6-Chloroimidazo[1,2-b]pyridazine-3-carbonitrile
[CAS# 123531-54-4]

Identification

• Classification: Organic raw materials >> Heterocyclic compound >> Imidazoles
• Name: 6-Chloroimidazo[1,2-b]pyridazine-3-carbonitrile
• Molecular Formula: C₇H₃ClN₄
• Molecular Weight: 178.58
• CAS Registry Number: 123531-54-4
• SMILES: C1=CC(=NN2C1=NC=C2C#N)Cl

Properties

• Solubility: Very slightly soluble (0.3 g/L) (25 °C), Calc.^*
• Density: 1.56±0.1 g/cm³ (20 °C 760 Torr), Calc.^*
• Index of refraction: 1.743 (Calc.)^*

^* Calculated using Advanced Chemistry Development (ACD/Labs) Software.

Safety Data

• Hazard Symbols: GHS07 Warning
• Risk Statements: H315-H319-H335
• Safety Statements: P261-P305+P351+P338

Discovery and Applications

6-Chloroimidazo[1,2-b]pyridazine-3-carbonitrile is a heterocyclic organic compound that contains both imidazole and pyridazine ring systems fused together. It is characterized by the presence of a chloro group at the 6-position of the imidazole ring and a cyano group (-CN) at the 3-position of the pyridazine ring. The structure of this compound consists of a bicyclic system with a nitrogen atom in each ring, contributing to its unique chemical properties.

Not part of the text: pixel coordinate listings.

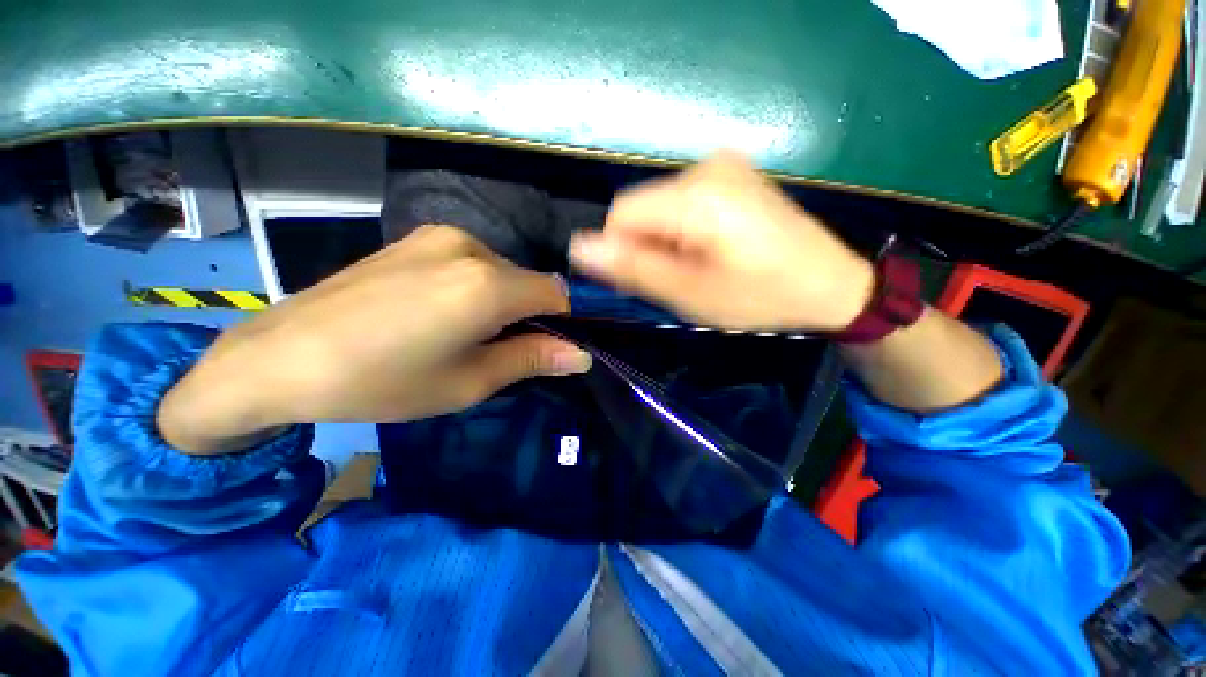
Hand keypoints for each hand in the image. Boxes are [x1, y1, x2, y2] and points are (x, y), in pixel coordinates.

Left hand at [158, 226, 591, 453]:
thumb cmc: (381, 382)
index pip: (556, 294)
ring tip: (459, 333)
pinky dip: (475, 286)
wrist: (278, 357)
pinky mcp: (416, 238)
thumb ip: (532, 359)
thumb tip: (582, 355)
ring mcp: (440, 236)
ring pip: (502, 271)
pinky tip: (435, 312)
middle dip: (528, 314)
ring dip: (501, 301)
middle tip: (494, 351)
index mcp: (488, 285)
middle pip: (529, 282)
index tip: (543, 350)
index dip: (560, 323)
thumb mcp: (468, 382)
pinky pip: (472, 262)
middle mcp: (471, 247)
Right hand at [569, 151, 873, 331]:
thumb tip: (579, 248)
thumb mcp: (691, 293)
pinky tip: (707, 252)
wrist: (832, 286)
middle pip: (641, 208)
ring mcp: (723, 166)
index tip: (644, 282)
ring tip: (695, 269)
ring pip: (660, 208)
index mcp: (698, 194)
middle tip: (675, 281)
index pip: (621, 212)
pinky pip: (682, 204)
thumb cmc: (761, 298)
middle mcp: (707, 166)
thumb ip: (634, 269)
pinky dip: (681, 232)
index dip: (621, 250)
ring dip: (663, 242)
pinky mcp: (732, 177)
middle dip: (646, 247)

This compound belongs to a class of heterocyclic compounds that are of interest due to their potential biological activity and usefulness in medicinal chemistry. The presence of both a chloro substituent and a nitrile group makes it a versatile structure for further modifications, enabling its use in the synthesis of novel molecules with enhanced reactivity or biological potency.

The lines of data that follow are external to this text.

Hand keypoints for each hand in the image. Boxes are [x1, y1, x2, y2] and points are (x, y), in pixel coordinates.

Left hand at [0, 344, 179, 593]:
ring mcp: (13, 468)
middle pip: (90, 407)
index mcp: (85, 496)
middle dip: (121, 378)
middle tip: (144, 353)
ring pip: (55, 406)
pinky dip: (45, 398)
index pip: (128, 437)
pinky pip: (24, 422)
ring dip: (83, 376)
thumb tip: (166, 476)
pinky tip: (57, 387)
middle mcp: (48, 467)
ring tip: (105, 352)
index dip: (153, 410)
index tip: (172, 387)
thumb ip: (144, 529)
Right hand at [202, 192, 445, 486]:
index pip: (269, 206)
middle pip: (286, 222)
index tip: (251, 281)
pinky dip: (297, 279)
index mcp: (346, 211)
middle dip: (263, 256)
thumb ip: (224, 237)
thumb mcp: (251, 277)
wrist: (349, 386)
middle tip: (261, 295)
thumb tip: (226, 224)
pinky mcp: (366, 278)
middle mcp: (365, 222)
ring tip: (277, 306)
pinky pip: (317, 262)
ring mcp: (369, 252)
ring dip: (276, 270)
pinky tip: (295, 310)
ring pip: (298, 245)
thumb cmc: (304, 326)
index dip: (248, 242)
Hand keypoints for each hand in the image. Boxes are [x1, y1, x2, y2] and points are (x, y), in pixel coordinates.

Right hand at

Synthesis of 6-chloroimidazo[1,2-b]pyridazine-3-carbonitrile typically involves a multi-step process, beginning with the construction of the imidazo[1,2-b]pyridazine core. This can be achieved through various cyclization reactions, such as those involving condensation of a pyridazine precursor with an imidazole derivative under controlled conditions. The chloro group can be introduced at the 6-position through a halogenation reaction, typically using chlorinating reagents like thionyl chloride (SOCl2) or N-chlorosuccinimide (NCS). The cyano group at the 3-position can be introduced by reacting an appropriate intermediate with a cyanide source, such as potassium cyanide (KCN), to obtain the nitrile derivative.

6-Chloroimidazo[1,2-b]pyridazine-3-carbonitrile has been investigated for its potential as a bioactive compound, particularly in the context of its role in drug development. The imidazole and pyridazine rings are important pharmacophoric elements in medicinal chemistry, as they are commonly found in many biologically active molecules, such as enzyme inhibitors, receptor ligands, and anticancer agents. The chloro and cyano groups on the molecule could influence its binding properties, solubility, and pharmacokinetics, making it a candidate for further biological evaluation.

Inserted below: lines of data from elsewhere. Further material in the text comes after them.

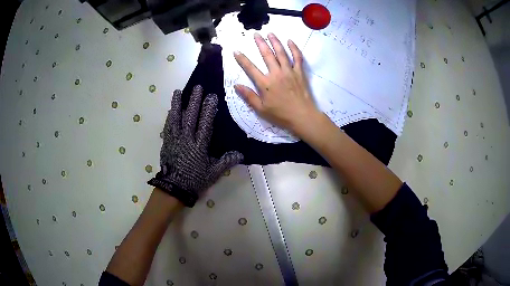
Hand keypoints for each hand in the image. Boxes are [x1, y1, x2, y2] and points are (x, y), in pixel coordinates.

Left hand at [148, 85, 243, 206]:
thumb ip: (226, 161)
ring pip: (176, 119)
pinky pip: (168, 127)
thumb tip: (241, 154)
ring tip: (177, 92)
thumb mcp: (213, 173)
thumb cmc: (194, 180)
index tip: (211, 97)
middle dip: (194, 101)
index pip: (205, 123)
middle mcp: (186, 139)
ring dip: (177, 105)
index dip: (208, 109)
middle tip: (197, 88)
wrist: (174, 188)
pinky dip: (169, 117)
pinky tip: (170, 110)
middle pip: (190, 117)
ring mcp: (175, 140)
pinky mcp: (167, 143)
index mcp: (199, 145)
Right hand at [233, 33, 320, 136]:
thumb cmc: (281, 115)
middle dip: (260, 43)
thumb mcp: (261, 109)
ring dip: (275, 42)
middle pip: (267, 55)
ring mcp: (289, 71)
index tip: (236, 51)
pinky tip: (290, 41)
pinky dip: (294, 48)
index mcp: (265, 84)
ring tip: (270, 33)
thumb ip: (248, 96)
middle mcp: (276, 74)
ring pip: (281, 53)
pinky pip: (297, 58)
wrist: (302, 116)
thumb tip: (236, 86)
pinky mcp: (299, 73)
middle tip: (256, 34)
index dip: (242, 59)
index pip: (250, 68)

Research into compounds containing imidazo[1,2-b]pyridazine scaffolds has shown that they can exhibit various biological activities, including antimicrobial, anticancer, and anti-inflammatory effects. The presence of the chloro and nitrile groups could further enhance these activities by modifying the electronic properties of the compound, making it more reactive toward certain biological targets. For example, compounds with similar structures have been found to interact with kinases, enzymes, and other proteins that play critical roles in cell signaling and disease progression.

In addition to its biological activity, 6-chloroimidazo[1,2-b]pyridazine-3-carbonitrile may also have applications in materials science. The fused heterocyclic structure could be useful in the design of novel materials with specific properties, such as semiconducting or electroactive materials. The functional groups on the molecule could also facilitate coordination with metal ions, potentially leading to the development of coordination complexes with unique properties.

In conclusion, 6-chloroimidazo[1,2-b]pyridazine-3-carbonitrile is a heterocyclic compound that exhibits potential in various fields, including medicinal chemistry and materials science. The structure of this molecule, with its chloro and cyano substituents, makes it a versatile intermediate for further chemical modifications and a candidate for the development of bioactive molecules. Ongoing research into its reactivity, biological properties, and applications could lead to the discovery of new drugs or materials with useful characteristics.